- _Task statement_: Please copy the records from the line with "pose: elev=167.7 azim=124.8" to the line with "Dot at: (214, 136)", swapping "Dot at" for "Point at" and leaving everything else unchanged.

- _Provided data_:
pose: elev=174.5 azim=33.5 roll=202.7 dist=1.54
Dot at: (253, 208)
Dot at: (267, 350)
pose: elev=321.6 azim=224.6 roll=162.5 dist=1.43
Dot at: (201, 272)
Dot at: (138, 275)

---

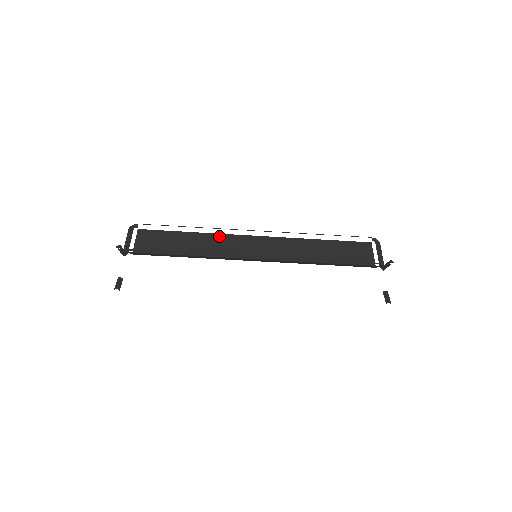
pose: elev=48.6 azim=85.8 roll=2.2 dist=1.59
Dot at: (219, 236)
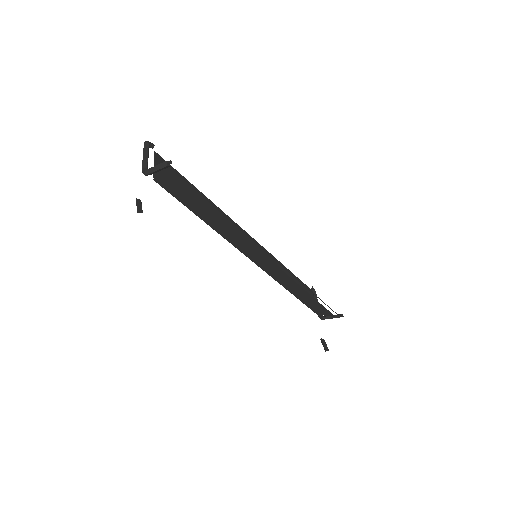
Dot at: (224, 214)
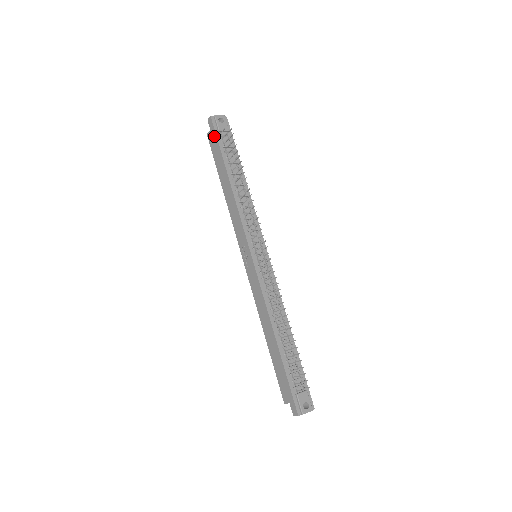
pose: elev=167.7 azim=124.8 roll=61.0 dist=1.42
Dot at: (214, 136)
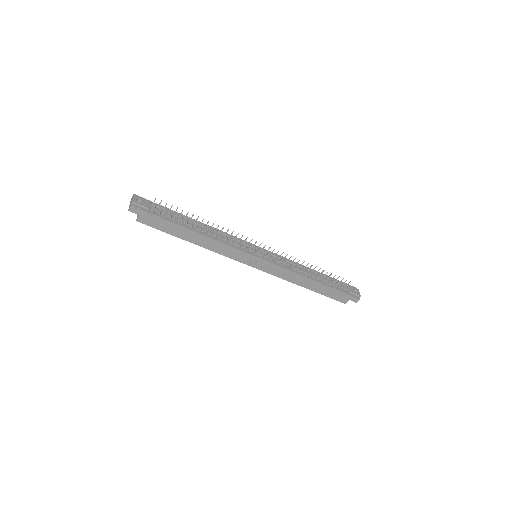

- _Task output_:
pose: elev=167.7 azim=124.8 roll=61.0 dist=1.42
Point at: (214, 136)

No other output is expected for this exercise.